In a New York Times Magazine story this past Sunday, Ron Suskind recalls a meeting with an unnamed White House aide who said that Suskind and others like him were "in the reality-based community." A new poll from the Program on International Policy Attitudes at the University of Maryland offers some help in distinguishing those who are in the "reality-based community" from those who aren't. Here are the first two paragraphs of PIPA's press release regarding the findings:
Even after the final report of Charles Duelfer to Congress saying that Iraq did not have a significant WMD program, 72% of Bush supporters continue to believe that Iraq had actual WMD (47%) or a major program for developing them (25%). Fifty-six percent assume that most experts believe Iraq had actual WMD and 57% also assume, incorrectly, that Duelfer concluded Iraq had at least a major WMD program. Kerry supporters hold opposite beliefs on all these points.

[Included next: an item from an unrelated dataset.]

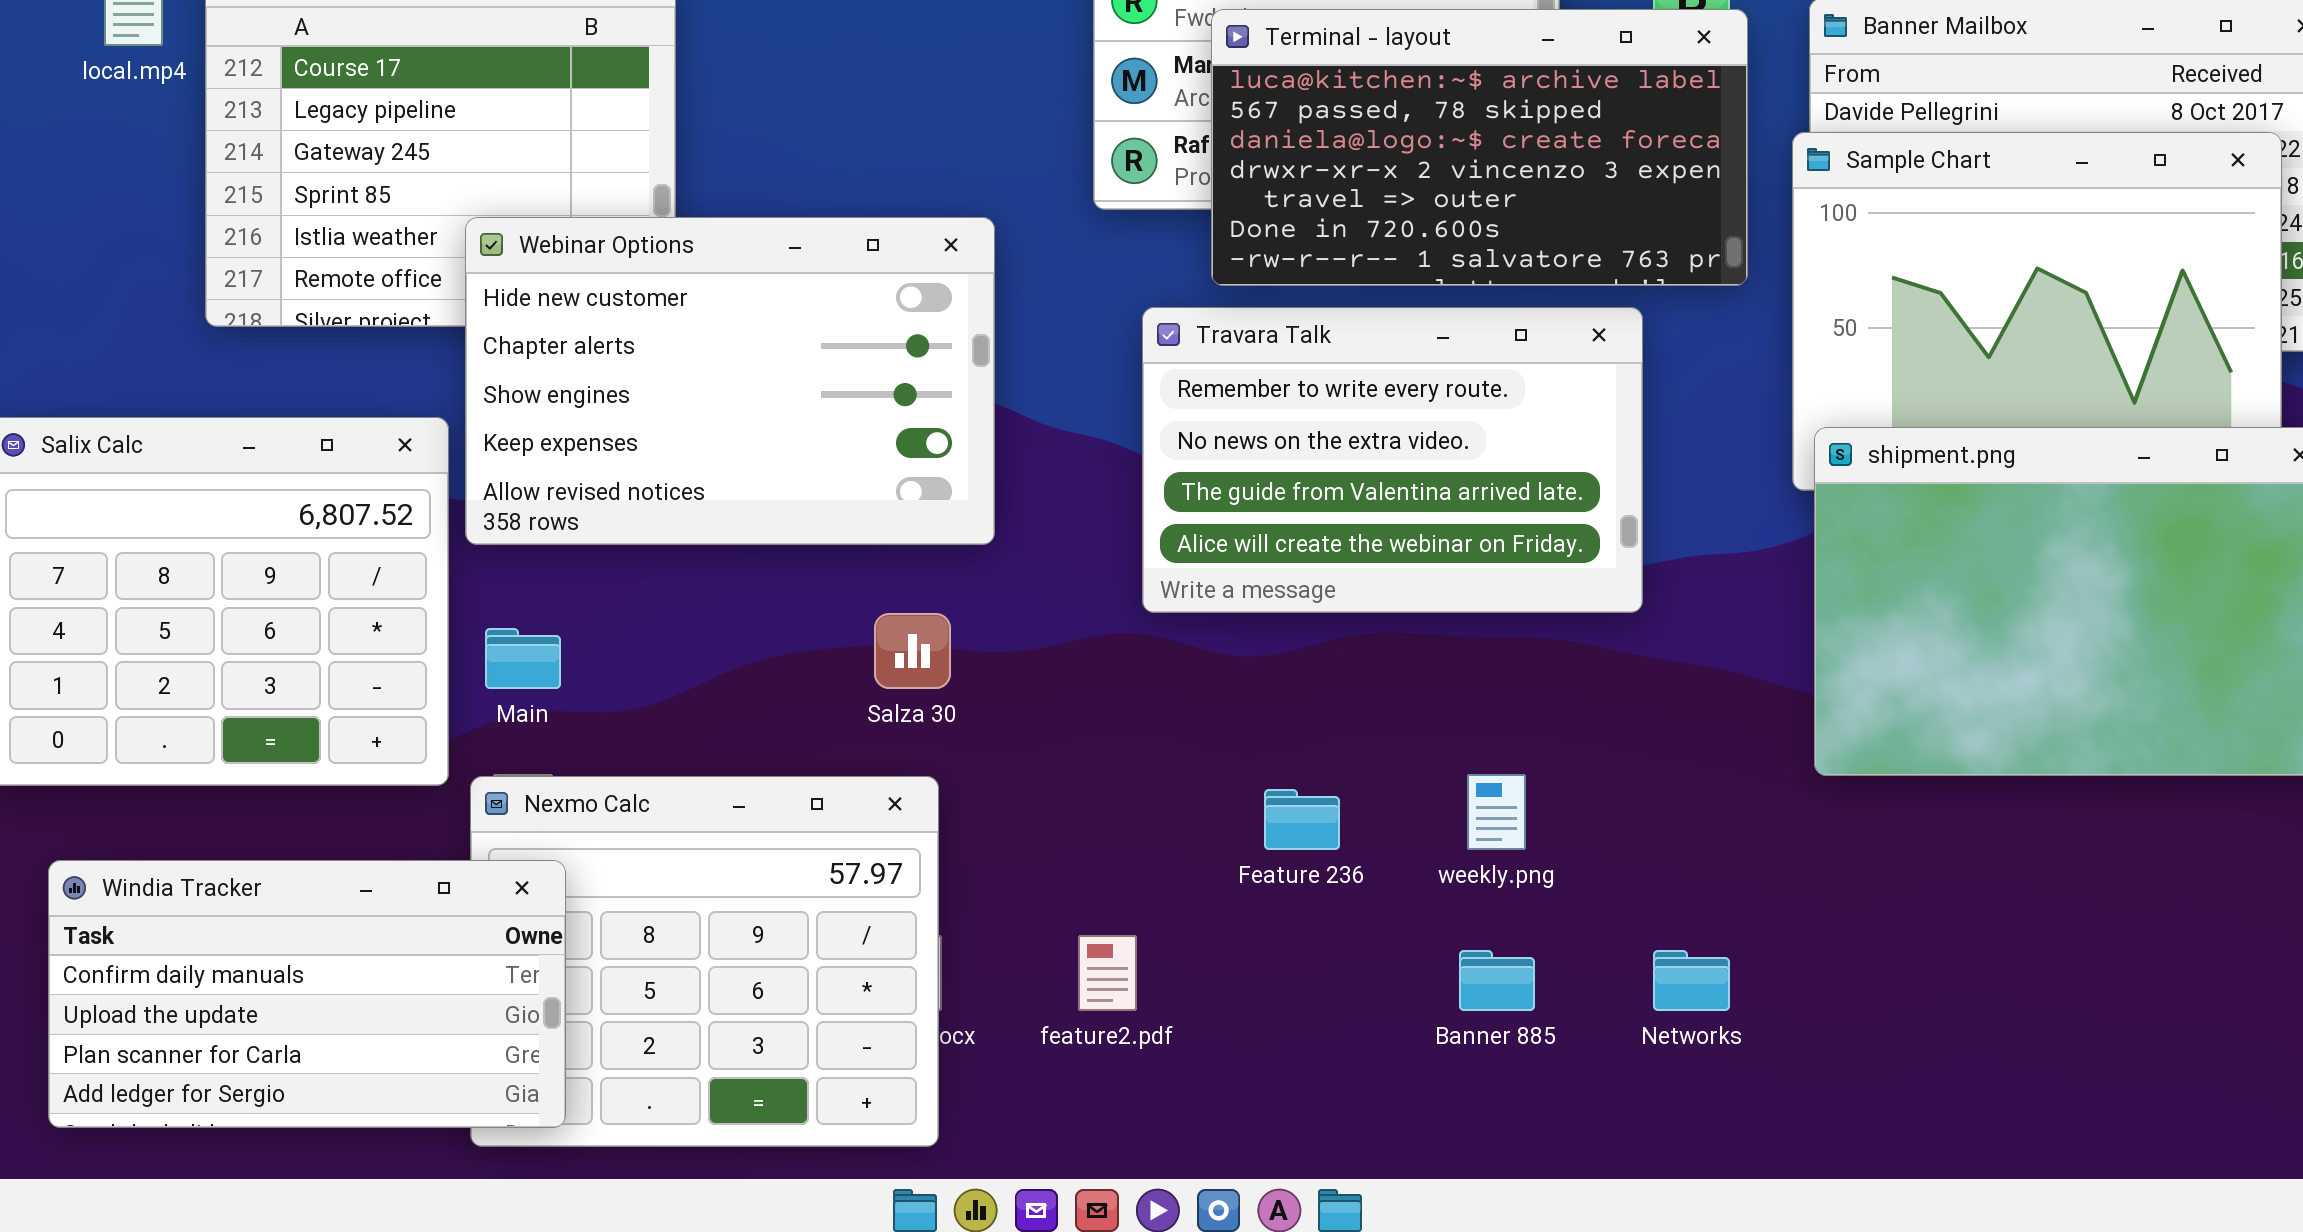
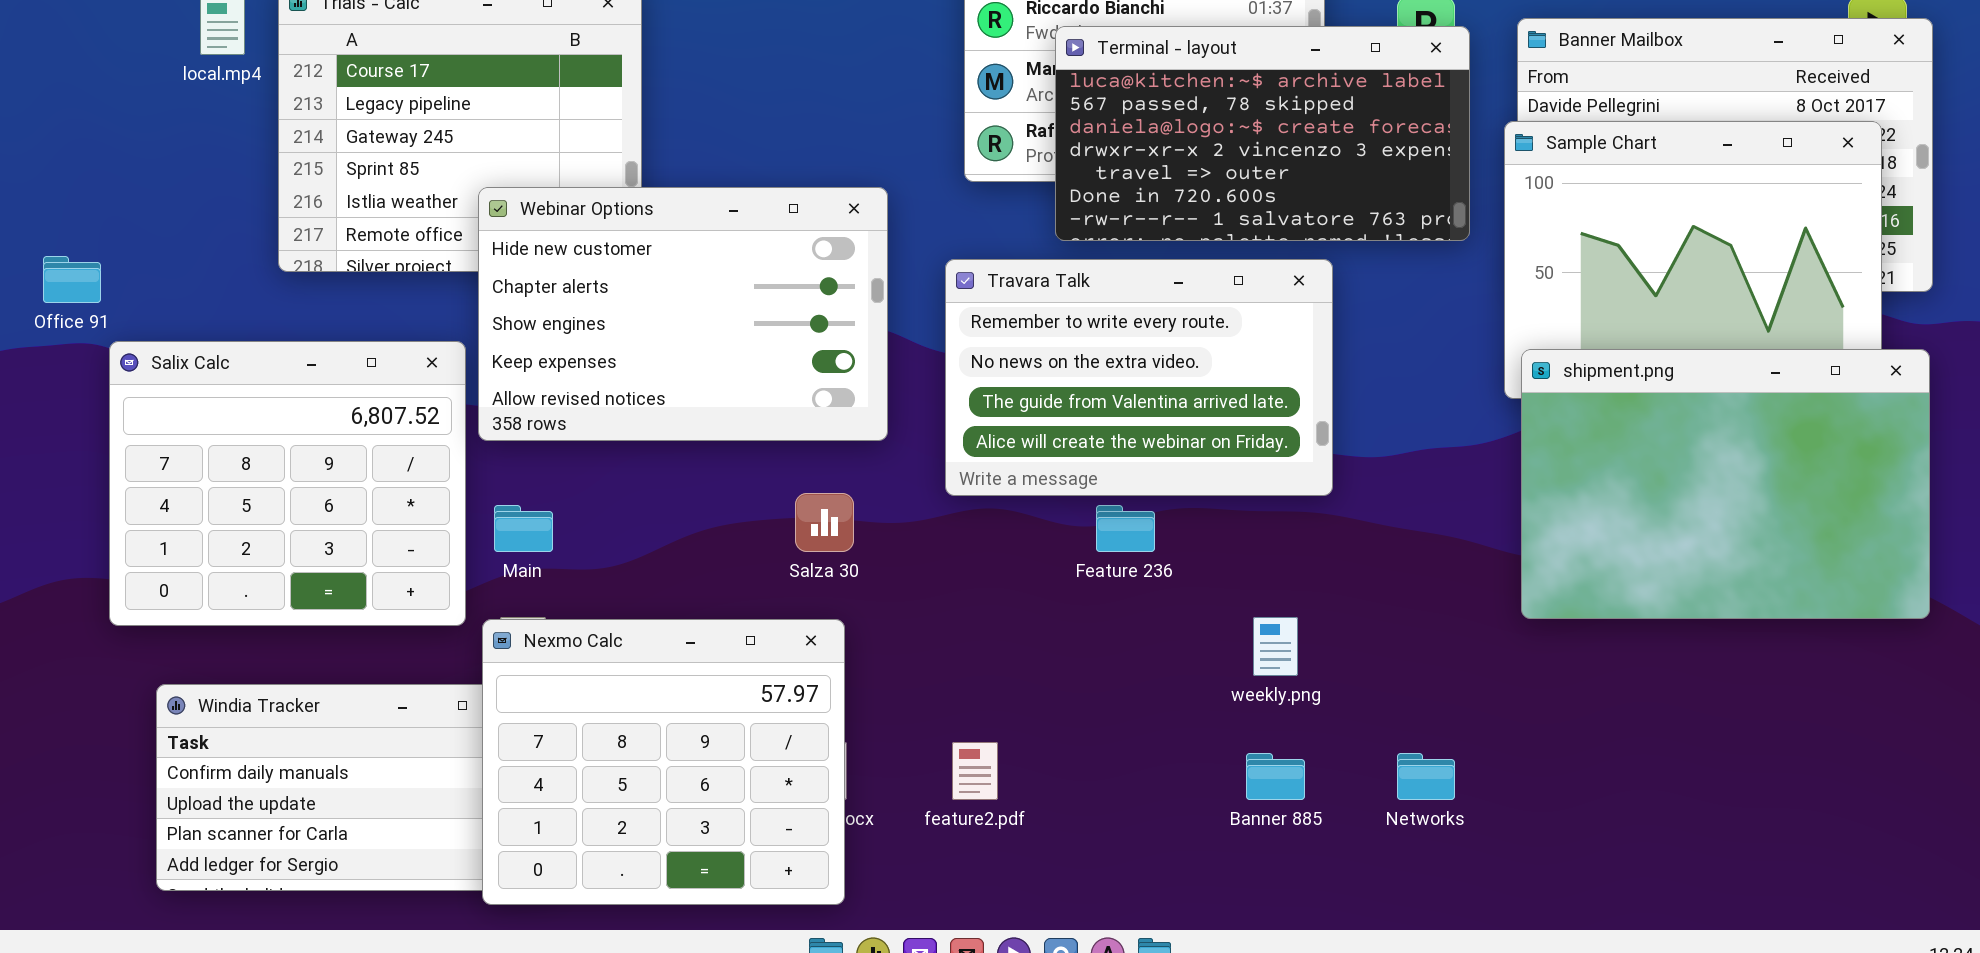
Travara Talk: [1142,307,1643,613] -> [945,259,1333,496], moved
Nexmo Calc: [470,776,939,1147] -> [482,619,845,905], raised
Feature 236: [1264,789,1340,850] -> [1096,505,1155,552], moved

Similarly, 75% of Bush supporters continue to believe that Iraq was providing substantial support to al Qaeda, and 63% believe that clear evidence of this support has been found. Sixty percent of Bush supporters assume that this is also the conclusion of most experts, and 55% assume, incorrectly, that this was the conclusion of the 9/11 Commission. Here again, large majorities of Kerry supporters have exactly opposite perceptions.
Those who saw PIPA's last poll on what Bush and Kerry supporters know (or don't know) are unlikely to be surprised.
As Mark Twain put it, "It's not what we don't know that hurts us, it's what we know for certain that just ain't so."